*WRITTEN TASK*. Format the lines below as a JSON list of strings, one string per line, leaving out any blank lines.

— Begin DATASET CONTENT —

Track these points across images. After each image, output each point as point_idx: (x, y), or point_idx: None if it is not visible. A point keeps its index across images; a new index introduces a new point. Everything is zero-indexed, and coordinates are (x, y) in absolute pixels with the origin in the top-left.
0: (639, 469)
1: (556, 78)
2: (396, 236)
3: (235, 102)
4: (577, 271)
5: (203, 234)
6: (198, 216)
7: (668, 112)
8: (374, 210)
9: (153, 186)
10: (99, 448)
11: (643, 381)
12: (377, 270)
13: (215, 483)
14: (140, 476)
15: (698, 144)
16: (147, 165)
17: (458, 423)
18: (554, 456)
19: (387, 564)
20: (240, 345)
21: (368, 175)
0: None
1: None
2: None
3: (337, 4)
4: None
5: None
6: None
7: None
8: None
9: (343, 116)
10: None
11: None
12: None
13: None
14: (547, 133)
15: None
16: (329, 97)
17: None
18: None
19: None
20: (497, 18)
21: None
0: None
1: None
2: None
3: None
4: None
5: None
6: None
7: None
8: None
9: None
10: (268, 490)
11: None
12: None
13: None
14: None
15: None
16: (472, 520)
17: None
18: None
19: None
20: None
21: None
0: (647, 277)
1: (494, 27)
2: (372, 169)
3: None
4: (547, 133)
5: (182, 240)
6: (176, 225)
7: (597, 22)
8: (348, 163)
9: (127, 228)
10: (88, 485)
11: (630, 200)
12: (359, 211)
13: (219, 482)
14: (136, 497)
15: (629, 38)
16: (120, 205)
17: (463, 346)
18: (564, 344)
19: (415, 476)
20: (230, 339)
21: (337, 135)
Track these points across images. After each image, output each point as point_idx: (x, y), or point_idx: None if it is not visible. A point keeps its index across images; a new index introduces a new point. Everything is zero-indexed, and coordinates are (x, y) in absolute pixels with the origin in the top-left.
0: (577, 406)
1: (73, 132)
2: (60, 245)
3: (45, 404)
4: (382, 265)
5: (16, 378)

— End DATASET CONTENT —

*FINAL RESULT*.
[
  "Track these points across images. After each image, output each point as point_idx: (x, y), or point_idx: None if it is not visible. A point keeps its index across images; a new index introduces a new point. Everything is zero-indexed, and coordinates are (x, y) in absolute pixels with the origin in the top-left.",
  "0: (639, 469)",
  "1: (556, 78)",
  "2: (396, 236)",
  "3: (235, 102)",
  "4: (577, 271)",
  "5: (203, 234)",
  "6: (198, 216)",
  "7: (668, 112)",
  "8: (374, 210)",
  "9: (153, 186)",
  "10: (99, 448)",
  "11: (643, 381)",
  "12: (377, 270)",
  "13: (215, 483)",
  "14: (140, 476)",
  "15: (698, 144)",
  "16: (147, 165)",
  "17: (458, 423)",
  "18: (554, 456)",
  "19: (387, 564)",
  "20: (240, 345)",
  "21: (368, 175)",
  "0: None",
  "1: None",
  "2: None",
  "3: (337, 4)",
  "4: None",
  "5: None",
  "6: None",
  "7: None",
  "8: None",
  "9: (343, 116)",
  "10: None",
  "11: None",
  "12: None",
  "13: None",
  "14: (547, 133)",
  "15: None",
  "16: (329, 97)",
  "17: None",
  "18: None",
  "19: None",
  "20: (497, 18)",
  "21: None",
  "0: None",
  "1: None",
  "2: None",
  "3: None",
  "4: None",
  "5: None",
  "6: None",
  "7: None",
  "8: None",
  "9: None",
  "10: (268, 490)",
  "11: None",
  "12: None",
  "13: None",
  "14: None",
  "15: None",
  "16: (472, 520)",
  "17: None",
  "18: None",
  "19: None",
  "20: None",
  "21: None",
  "0: (647, 277)",
  "1: (494, 27)",
  "2: (372, 169)",
  "3: None",
  "4: (547, 133)",
  "5: (182, 240)",
  "6: (176, 225)",
  "7: (597, 22)",
  "8: (348, 163)",
  "9: (127, 228)",
  "10: (88, 485)",
  "11: (630, 200)",
  "12: (359, 211)",
  "13: (219, 482)",
  "14: (136, 497)",
  "15: (629, 38)",
  "16: (120, 205)",
  "17: (463, 346)",
  "18: (564, 344)",
  "19: (415, 476)",
  "20: (230, 339)",
  "21: (337, 135)",
  "Track these points across images. After each image, output each point as point_idx: (x, y), or point_idx: None if it is not visible. A point keeps its index across images; a new index introduces a new point. Everything is zero-indexed, and coordinates are (x, y) in absolute pixels with the origin in the top-left.",
  "0: (577, 406)",
  "1: (73, 132)",
  "2: (60, 245)",
  "3: (45, 404)",
  "4: (382, 265)",
  "5: (16, 378)"
]